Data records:

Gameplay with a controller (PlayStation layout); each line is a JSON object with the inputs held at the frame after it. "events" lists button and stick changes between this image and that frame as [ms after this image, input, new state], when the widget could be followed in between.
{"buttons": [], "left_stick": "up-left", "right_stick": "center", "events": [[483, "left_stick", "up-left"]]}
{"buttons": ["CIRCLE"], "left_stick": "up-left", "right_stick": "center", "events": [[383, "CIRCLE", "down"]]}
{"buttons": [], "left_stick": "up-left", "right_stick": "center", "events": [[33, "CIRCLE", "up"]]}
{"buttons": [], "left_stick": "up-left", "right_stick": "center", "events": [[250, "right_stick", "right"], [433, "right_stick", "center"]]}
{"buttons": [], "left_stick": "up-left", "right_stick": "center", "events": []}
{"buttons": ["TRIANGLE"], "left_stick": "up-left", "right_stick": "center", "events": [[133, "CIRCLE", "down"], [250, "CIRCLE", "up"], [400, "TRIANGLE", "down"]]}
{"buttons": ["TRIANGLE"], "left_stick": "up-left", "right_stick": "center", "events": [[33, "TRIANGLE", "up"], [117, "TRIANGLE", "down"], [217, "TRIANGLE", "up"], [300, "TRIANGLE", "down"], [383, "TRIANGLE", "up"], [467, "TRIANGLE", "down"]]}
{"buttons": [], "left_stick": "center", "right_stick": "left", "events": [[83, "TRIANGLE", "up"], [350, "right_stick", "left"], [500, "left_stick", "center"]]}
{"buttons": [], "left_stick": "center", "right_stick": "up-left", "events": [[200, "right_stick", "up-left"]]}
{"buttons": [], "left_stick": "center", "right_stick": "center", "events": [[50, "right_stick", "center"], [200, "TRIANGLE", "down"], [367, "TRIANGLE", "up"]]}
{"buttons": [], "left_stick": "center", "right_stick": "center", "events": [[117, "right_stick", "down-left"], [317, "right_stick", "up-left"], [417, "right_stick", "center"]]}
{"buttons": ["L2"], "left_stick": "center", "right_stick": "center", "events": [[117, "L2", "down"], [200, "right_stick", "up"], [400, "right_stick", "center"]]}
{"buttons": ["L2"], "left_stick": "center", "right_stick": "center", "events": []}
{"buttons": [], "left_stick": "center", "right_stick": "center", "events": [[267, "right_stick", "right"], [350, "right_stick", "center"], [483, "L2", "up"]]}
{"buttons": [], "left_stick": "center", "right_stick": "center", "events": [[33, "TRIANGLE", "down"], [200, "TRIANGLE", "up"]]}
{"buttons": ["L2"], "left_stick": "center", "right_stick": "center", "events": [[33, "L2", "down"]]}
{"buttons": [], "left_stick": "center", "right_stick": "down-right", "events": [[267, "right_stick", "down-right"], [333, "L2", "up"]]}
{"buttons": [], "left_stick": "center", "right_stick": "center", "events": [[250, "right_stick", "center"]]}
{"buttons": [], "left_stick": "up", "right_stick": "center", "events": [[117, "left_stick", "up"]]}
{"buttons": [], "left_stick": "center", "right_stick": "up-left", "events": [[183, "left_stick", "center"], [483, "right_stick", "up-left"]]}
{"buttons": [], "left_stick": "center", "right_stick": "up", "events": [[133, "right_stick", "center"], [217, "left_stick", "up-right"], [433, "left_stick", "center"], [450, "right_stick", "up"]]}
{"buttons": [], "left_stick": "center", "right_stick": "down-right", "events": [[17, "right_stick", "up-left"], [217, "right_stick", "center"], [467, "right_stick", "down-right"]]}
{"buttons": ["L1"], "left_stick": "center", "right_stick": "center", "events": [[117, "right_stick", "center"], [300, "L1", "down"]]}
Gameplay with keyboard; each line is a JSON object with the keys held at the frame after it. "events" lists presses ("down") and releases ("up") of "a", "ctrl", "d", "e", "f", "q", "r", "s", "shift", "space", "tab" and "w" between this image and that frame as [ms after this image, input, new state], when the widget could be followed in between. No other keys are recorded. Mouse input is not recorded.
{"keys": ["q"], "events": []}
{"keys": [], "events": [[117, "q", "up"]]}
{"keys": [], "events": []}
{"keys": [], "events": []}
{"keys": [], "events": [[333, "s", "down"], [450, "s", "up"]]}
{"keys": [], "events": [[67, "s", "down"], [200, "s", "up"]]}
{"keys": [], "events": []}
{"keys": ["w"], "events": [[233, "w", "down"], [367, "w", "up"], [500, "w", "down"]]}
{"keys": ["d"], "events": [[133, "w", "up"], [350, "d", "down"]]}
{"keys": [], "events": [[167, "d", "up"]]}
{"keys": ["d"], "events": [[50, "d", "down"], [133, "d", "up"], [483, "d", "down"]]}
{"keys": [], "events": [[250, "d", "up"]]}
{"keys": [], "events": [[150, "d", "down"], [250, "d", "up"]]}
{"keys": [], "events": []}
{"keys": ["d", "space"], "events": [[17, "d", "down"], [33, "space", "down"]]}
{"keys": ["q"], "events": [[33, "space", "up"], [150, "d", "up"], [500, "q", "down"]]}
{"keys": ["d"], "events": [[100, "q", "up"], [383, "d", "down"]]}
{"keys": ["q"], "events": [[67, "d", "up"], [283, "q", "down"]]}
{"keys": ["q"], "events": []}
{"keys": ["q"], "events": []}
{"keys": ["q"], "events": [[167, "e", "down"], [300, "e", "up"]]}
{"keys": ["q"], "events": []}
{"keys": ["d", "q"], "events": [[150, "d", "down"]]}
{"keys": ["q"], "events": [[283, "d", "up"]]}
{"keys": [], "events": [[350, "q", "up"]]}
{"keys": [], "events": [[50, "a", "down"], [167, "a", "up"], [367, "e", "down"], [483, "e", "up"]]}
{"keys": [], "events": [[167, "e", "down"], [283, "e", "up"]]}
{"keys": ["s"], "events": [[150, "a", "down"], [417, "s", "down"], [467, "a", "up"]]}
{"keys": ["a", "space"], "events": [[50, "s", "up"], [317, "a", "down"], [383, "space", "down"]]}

Problem:
Your task is to restate every record exactly.

Result for this task:
Gameplay with a controller (PlayStation layout); each line is a JSON object with the inputs held at the frame after it. "events" lists button and stick changes between this image and that frame as [ms after this image, input, new state], when the widget could be followed in between.
{"buttons": [], "left_stick": "up-left", "right_stick": "center", "events": [[483, "left_stick", "up-left"]]}
{"buttons": ["CIRCLE"], "left_stick": "up-left", "right_stick": "center", "events": [[383, "CIRCLE", "down"]]}
{"buttons": [], "left_stick": "up-left", "right_stick": "center", "events": [[33, "CIRCLE", "up"]]}
{"buttons": [], "left_stick": "up-left", "right_stick": "center", "events": [[250, "right_stick", "right"], [433, "right_stick", "center"]]}
{"buttons": [], "left_stick": "up-left", "right_stick": "center", "events": []}
{"buttons": ["TRIANGLE"], "left_stick": "up-left", "right_stick": "center", "events": [[133, "CIRCLE", "down"], [250, "CIRCLE", "up"], [400, "TRIANGLE", "down"]]}
{"buttons": ["TRIANGLE"], "left_stick": "up-left", "right_stick": "center", "events": [[33, "TRIANGLE", "up"], [117, "TRIANGLE", "down"], [217, "TRIANGLE", "up"], [300, "TRIANGLE", "down"], [383, "TRIANGLE", "up"], [467, "TRIANGLE", "down"]]}
{"buttons": [], "left_stick": "center", "right_stick": "left", "events": [[83, "TRIANGLE", "up"], [350, "right_stick", "left"], [500, "left_stick", "center"]]}
{"buttons": [], "left_stick": "center", "right_stick": "up-left", "events": [[200, "right_stick", "up-left"]]}
{"buttons": [], "left_stick": "center", "right_stick": "center", "events": [[50, "right_stick", "center"], [200, "TRIANGLE", "down"], [367, "TRIANGLE", "up"]]}
{"buttons": [], "left_stick": "center", "right_stick": "center", "events": [[117, "right_stick", "down-left"], [317, "right_stick", "up-left"], [417, "right_stick", "center"]]}
{"buttons": ["L2"], "left_stick": "center", "right_stick": "center", "events": [[117, "L2", "down"], [200, "right_stick", "up"], [400, "right_stick", "center"]]}
{"buttons": ["L2"], "left_stick": "center", "right_stick": "center", "events": []}
{"buttons": [], "left_stick": "center", "right_stick": "center", "events": [[267, "right_stick", "right"], [350, "right_stick", "center"], [483, "L2", "up"]]}
{"buttons": [], "left_stick": "center", "right_stick": "center", "events": [[33, "TRIANGLE", "down"], [200, "TRIANGLE", "up"]]}
{"buttons": ["L2"], "left_stick": "center", "right_stick": "center", "events": [[33, "L2", "down"]]}
{"buttons": [], "left_stick": "center", "right_stick": "down-right", "events": [[267, "right_stick", "down-right"], [333, "L2", "up"]]}
{"buttons": [], "left_stick": "center", "right_stick": "center", "events": [[250, "right_stick", "center"]]}
{"buttons": [], "left_stick": "up", "right_stick": "center", "events": [[117, "left_stick", "up"]]}
{"buttons": [], "left_stick": "center", "right_stick": "up-left", "events": [[183, "left_stick", "center"], [483, "right_stick", "up-left"]]}
{"buttons": [], "left_stick": "center", "right_stick": "up", "events": [[133, "right_stick", "center"], [217, "left_stick", "up-right"], [433, "left_stick", "center"], [450, "right_stick", "up"]]}
{"buttons": [], "left_stick": "center", "right_stick": "down-right", "events": [[17, "right_stick", "up-left"], [217, "right_stick", "center"], [467, "right_stick", "down-right"]]}
{"buttons": ["L1"], "left_stick": "center", "right_stick": "center", "events": [[117, "right_stick", "center"], [300, "L1", "down"]]}
Gameplay with keyboard; each line is a JSON object with the keys held at the frame after it. "events" lists presses ("down") and releases ("up") of "a", "ctrl", "d", "e", "f", "q", "r", "s", "shift", "space", "tab" and "w" between this image and that frame as [ms after this image, input, new state], when the widget could be followed in between. No other keys are recorded. Mouse input is not recorded.
{"keys": ["q"], "events": []}
{"keys": [], "events": [[117, "q", "up"]]}
{"keys": [], "events": []}
{"keys": [], "events": []}
{"keys": [], "events": [[333, "s", "down"], [450, "s", "up"]]}
{"keys": [], "events": [[67, "s", "down"], [200, "s", "up"]]}
{"keys": [], "events": []}
{"keys": ["w"], "events": [[233, "w", "down"], [367, "w", "up"], [500, "w", "down"]]}
{"keys": ["d"], "events": [[133, "w", "up"], [350, "d", "down"]]}
{"keys": [], "events": [[167, "d", "up"]]}
{"keys": ["d"], "events": [[50, "d", "down"], [133, "d", "up"], [483, "d", "down"]]}
{"keys": [], "events": [[250, "d", "up"]]}
{"keys": [], "events": [[150, "d", "down"], [250, "d", "up"]]}
{"keys": [], "events": []}
{"keys": ["d", "space"], "events": [[17, "d", "down"], [33, "space", "down"]]}
{"keys": ["q"], "events": [[33, "space", "up"], [150, "d", "up"], [500, "q", "down"]]}
{"keys": ["d"], "events": [[100, "q", "up"], [383, "d", "down"]]}
{"keys": ["q"], "events": [[67, "d", "up"], [283, "q", "down"]]}
{"keys": ["q"], "events": []}
{"keys": ["q"], "events": []}
{"keys": ["q"], "events": [[167, "e", "down"], [300, "e", "up"]]}
{"keys": ["q"], "events": []}
{"keys": ["d", "q"], "events": [[150, "d", "down"]]}
{"keys": ["q"], "events": [[283, "d", "up"]]}
{"keys": [], "events": [[350, "q", "up"]]}
{"keys": [], "events": [[50, "a", "down"], [167, "a", "up"], [367, "e", "down"], [483, "e", "up"]]}
{"keys": [], "events": [[167, "e", "down"], [283, "e", "up"]]}
{"keys": ["s"], "events": [[150, "a", "down"], [417, "s", "down"], [467, "a", "up"]]}
{"keys": ["a", "space"], "events": [[50, "s", "up"], [317, "a", "down"], [383, "space", "down"]]}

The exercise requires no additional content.